Listed records ▸
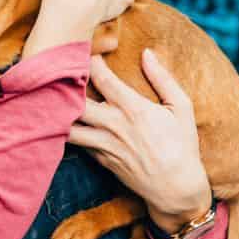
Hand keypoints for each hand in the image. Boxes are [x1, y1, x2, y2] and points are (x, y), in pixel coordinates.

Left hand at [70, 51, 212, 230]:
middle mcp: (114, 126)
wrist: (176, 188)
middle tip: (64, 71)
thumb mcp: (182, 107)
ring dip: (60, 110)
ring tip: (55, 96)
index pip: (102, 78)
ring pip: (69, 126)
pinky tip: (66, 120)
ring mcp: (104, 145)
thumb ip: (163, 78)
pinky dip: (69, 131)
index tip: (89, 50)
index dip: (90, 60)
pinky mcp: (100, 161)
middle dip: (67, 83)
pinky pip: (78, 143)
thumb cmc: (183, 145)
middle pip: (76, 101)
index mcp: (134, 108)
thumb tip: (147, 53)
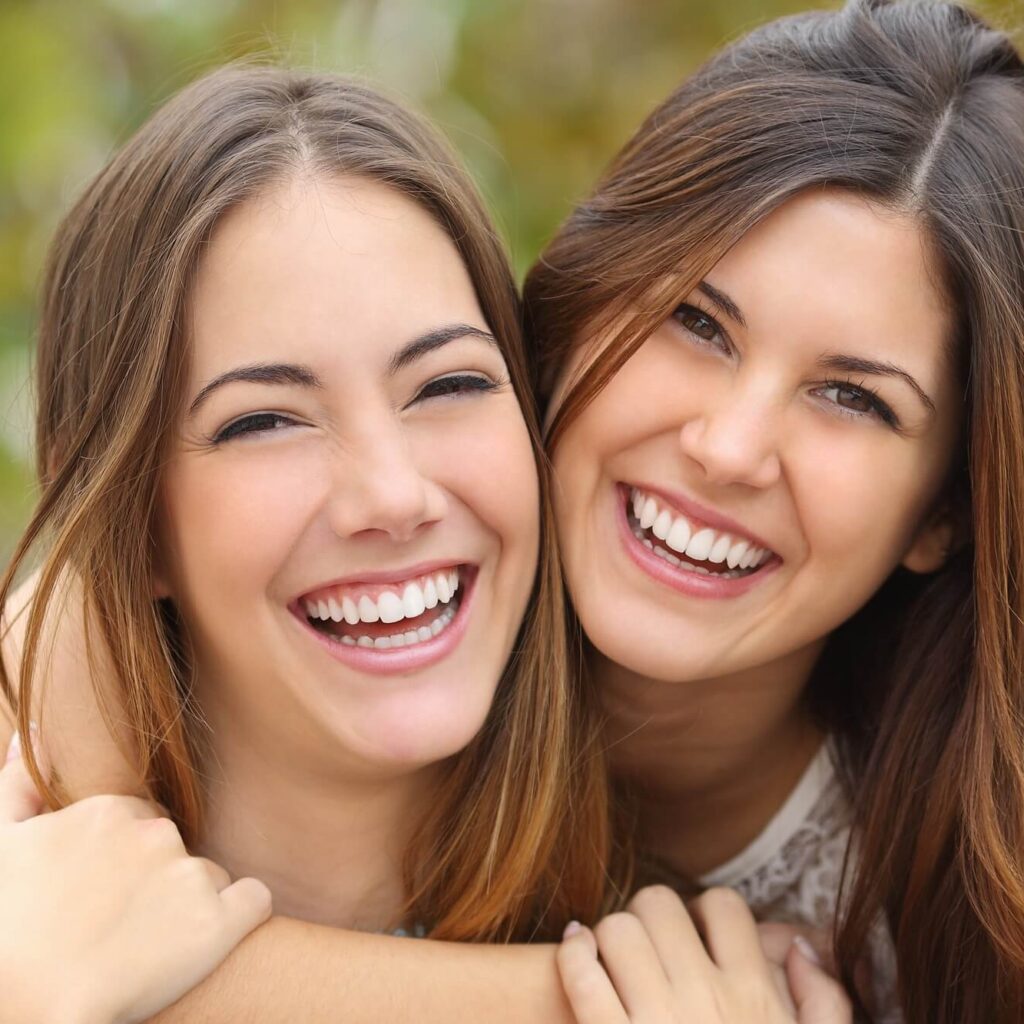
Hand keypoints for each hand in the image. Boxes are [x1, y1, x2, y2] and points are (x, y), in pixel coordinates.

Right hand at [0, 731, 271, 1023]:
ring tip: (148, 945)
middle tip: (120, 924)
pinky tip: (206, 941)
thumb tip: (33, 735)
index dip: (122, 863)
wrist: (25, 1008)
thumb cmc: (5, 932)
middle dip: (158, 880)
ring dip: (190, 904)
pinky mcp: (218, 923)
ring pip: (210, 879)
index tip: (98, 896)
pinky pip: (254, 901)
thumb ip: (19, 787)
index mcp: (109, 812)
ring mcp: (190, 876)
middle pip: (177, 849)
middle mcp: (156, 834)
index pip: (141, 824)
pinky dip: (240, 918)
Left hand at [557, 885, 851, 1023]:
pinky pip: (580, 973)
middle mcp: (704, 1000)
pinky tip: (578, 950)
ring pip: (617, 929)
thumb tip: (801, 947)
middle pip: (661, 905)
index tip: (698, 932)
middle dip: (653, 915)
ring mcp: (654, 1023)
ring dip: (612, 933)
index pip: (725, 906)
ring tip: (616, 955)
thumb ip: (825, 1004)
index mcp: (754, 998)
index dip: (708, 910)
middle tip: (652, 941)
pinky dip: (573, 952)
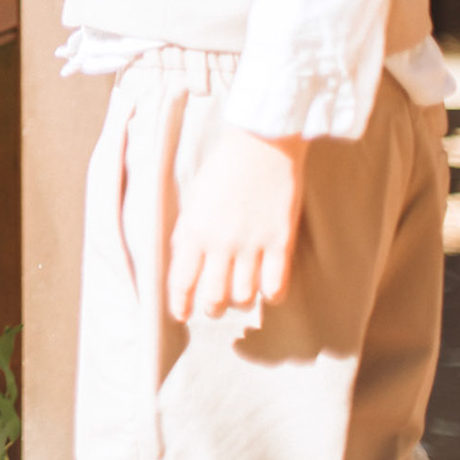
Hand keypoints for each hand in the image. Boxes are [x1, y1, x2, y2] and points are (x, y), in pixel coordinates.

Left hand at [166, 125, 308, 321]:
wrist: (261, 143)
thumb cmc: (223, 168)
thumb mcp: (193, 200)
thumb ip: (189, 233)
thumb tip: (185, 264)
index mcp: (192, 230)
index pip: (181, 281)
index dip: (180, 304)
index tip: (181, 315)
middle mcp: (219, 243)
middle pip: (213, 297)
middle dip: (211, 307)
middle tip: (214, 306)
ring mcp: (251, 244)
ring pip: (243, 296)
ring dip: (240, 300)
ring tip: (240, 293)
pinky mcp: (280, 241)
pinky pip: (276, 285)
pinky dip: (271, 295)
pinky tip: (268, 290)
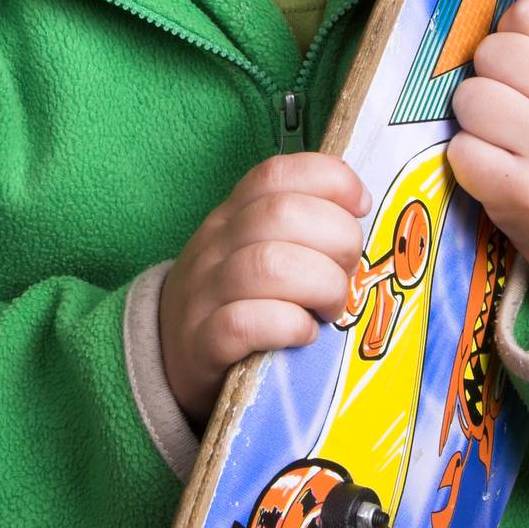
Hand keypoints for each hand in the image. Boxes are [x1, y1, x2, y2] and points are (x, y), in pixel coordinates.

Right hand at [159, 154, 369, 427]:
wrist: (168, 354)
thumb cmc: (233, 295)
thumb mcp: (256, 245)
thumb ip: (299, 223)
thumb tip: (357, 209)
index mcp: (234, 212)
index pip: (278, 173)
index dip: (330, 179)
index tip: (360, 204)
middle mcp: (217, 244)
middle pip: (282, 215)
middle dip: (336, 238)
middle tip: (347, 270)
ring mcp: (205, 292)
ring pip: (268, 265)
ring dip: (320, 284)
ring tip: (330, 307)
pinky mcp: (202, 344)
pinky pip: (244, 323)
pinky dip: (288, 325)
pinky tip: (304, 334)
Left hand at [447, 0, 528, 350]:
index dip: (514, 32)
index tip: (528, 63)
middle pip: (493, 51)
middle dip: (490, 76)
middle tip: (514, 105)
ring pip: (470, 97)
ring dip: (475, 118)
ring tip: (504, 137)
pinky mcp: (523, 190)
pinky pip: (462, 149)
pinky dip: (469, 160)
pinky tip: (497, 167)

---

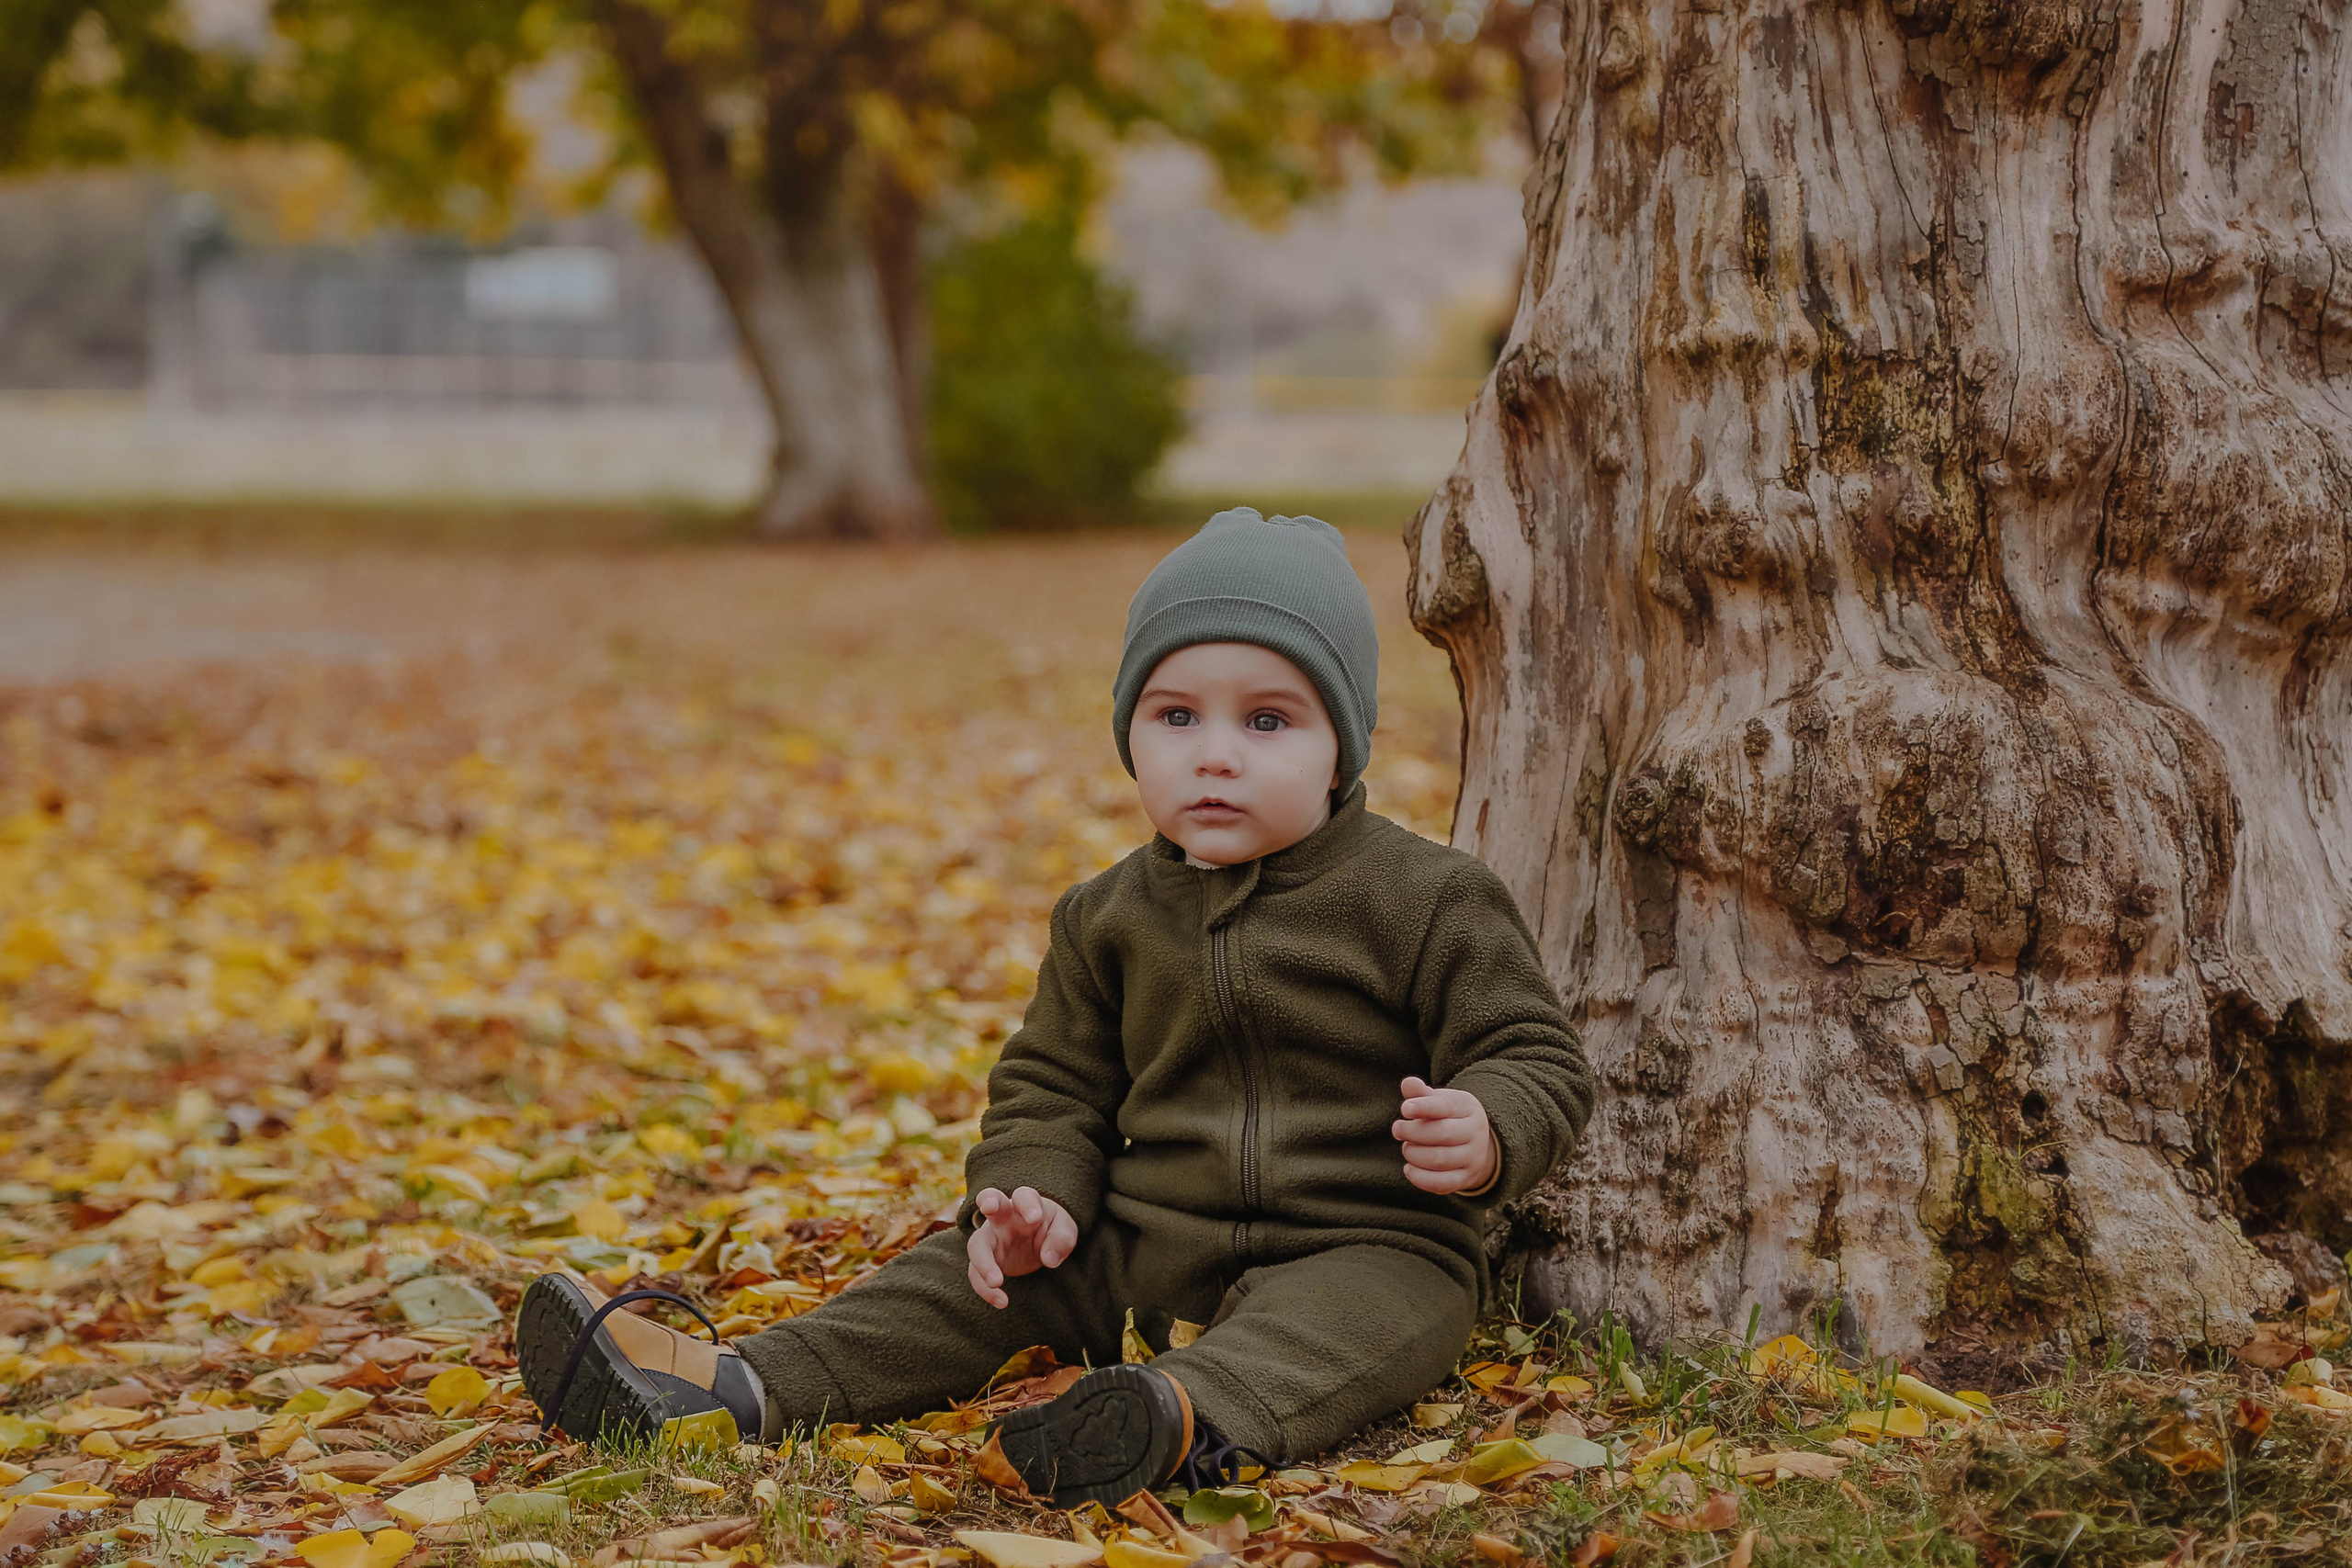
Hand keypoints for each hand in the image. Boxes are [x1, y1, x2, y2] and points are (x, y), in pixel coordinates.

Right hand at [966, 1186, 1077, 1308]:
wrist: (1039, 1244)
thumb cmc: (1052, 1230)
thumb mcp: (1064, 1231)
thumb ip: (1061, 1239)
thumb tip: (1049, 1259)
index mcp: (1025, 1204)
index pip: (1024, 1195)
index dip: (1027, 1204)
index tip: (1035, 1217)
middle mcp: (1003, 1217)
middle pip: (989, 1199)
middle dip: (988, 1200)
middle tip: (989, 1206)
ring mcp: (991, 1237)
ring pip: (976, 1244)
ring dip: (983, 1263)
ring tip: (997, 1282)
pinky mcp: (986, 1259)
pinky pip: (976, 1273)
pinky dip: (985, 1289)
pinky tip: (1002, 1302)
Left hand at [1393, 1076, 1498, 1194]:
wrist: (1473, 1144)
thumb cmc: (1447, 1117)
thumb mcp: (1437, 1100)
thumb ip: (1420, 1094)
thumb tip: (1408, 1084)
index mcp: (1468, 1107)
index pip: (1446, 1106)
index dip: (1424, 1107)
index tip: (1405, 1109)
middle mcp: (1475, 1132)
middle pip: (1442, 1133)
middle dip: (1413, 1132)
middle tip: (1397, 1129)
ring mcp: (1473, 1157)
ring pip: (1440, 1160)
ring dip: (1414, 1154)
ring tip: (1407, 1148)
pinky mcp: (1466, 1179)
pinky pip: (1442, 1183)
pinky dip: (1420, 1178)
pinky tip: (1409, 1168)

Assignment ▸
Repeat the lines above exactly, beginning with the one containing "thumb ip: (825, 1004)" and finishing with the one containing "wrist: (261, 143)". No pictures belong in the copy.

Solution for this task ▸
thumb ip: (825, 1004)
index mcp: (754, 998)
index dip: (708, 910)
middle tip: (652, 941)
pinky dip: (573, 952)
Hand keypoints for each hand in the image. Boxes are [x1, y1, x2, y2] and points are (x, y), in pixel coordinates.

Left hand at [166, 125, 308, 321]:
wrist: (261, 143)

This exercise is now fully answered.